Information Security News

Tomorrow, the House of Representatives Finance Committee will meet to review a possible amendment to the FACT Act that will allow businesses in law, accounting, or healthcare with fewer than 20 employees to exempt themselves from compliance with the Red Flag Rules. We believe this amendment is wrong, for several fundamental reasons:

1. It fails to reflect the reality of modern life. The amendment proposes to exempt businesses that identity theft has not affected. However, identity theft is our nation’s fastest-growing crime. 10 million Americans are victims each year. Medical identity theft is one of the fastest-growing areas of the crime. Should a driver be exempt from buying car insurance because he has never been in an accident?

2. It fails to recognize the interconnectedness of modern business. Why did our economy fall so far, so fast in late 2008? Because businesses in every industry were connected, and when the first began to fall, the rest followed like dominoes. The amendment as written implies that small-town doctors, lawyers, and accountants who “only serve their immediate residential area” are exempt from ID theft. However, each of those businesses is connected – to an insurer, a bank, a billing service, or other entity that works with their customer or patient files. The Red Flag Rules specifically call upon compliant businesses to make sure that their vendors and suppliers are also compliant. Should a large outsourced billing company face increased risk because they do business with a small-town physician?

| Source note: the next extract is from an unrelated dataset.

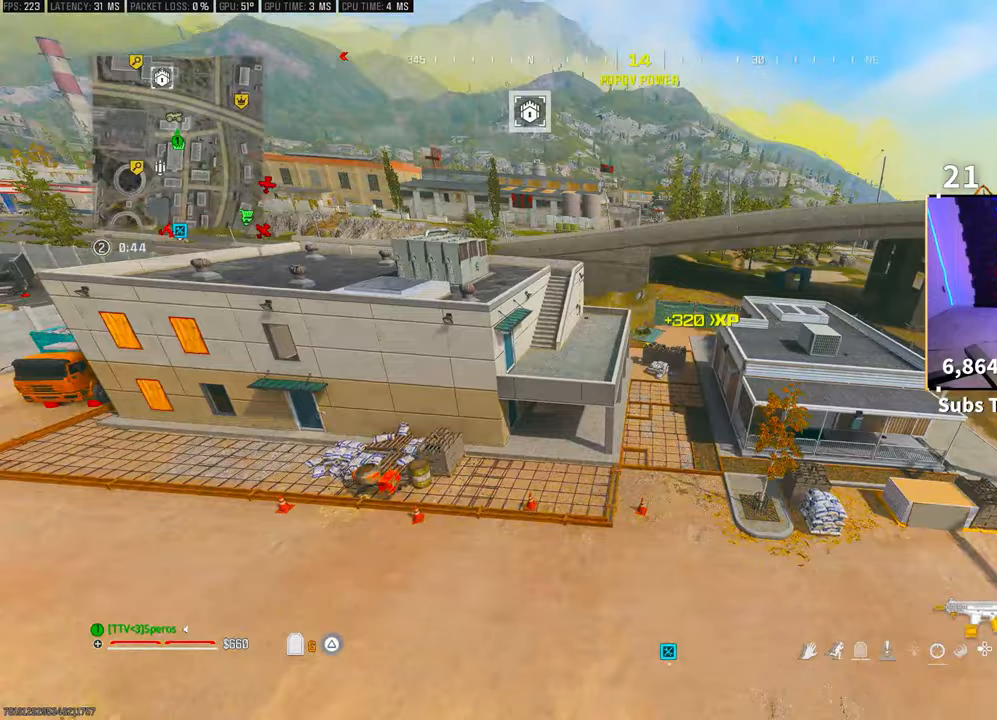
{"dt_ms": 500, "buttons": [], "left_stick": "up", "right_stick": "center", "events": [[100, "right_stick", "up"], [133, "CROSS", "up"], [183, "left_stick", "center"], [300, "left_stick", "up"], [317, "right_stick", "center"]]}
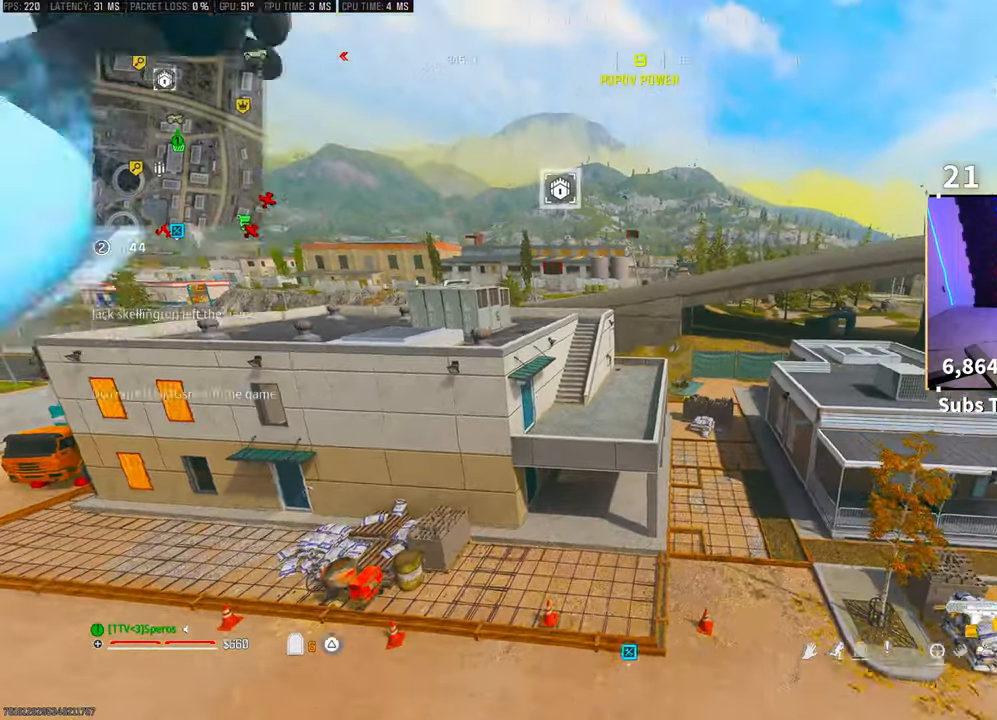
{"dt_ms": 500, "buttons": ["L3"], "left_stick": "up", "right_stick": "center", "events": [[500, "L3", "down"]]}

3. It fails to explain why some businesses are different than others. Why does the amendment only allow exemptions for lawyers, accountants, and medical practices? Yes, those businesses have a professional code of confidentiality in many cases. However, aren’t banks, credit unions, mortgage companies, insurers, and auto dealers expected to maintain some degree of security over customer data? Isn’t it possible that a small company in one of these industries has the same level of recognition with its customers?

An idBUSINESS customer in the metro New York City area (name withheld) is a small mortgage brokerage in a neighborhood that is defined by its orthodox religion. Everyone who lives in this neighborhood knows everyone else – it is as isolated of a community as you may find. The customer called us and asked why the business needed to comply, as 100% of their loans were written when homes passed from one generation to the next, or as refinances to existing customers.  Then, the customer mentioned a note received in the mail, from a large lender. The note asked that this brokerage develop a standard Red Flag procedure to ensure that loans were processed quickly and smoothly. Even this business, with direct knowledge and recognition of every single borrower, realized that it was connected to other entities, and had a responsibility to comply in order to keep the larger system running efficiently to everyone’s benefit – including the borrower.

We at idBUSINESS are not profiteers. We are passionate about information security and driven to see small businesses secure before it’s too late. We are backed by national leaders in data breach services and forensics, with the team that helped victims of Hurricane Katrina and US Veterans who have been affected by identity theft. We will gladly demonstrate our product to Representative Adler of New Jersey, who introduced the amendment. And we thank every business who has proactively complied with this law because they saw that it was the right thing to do for their customers.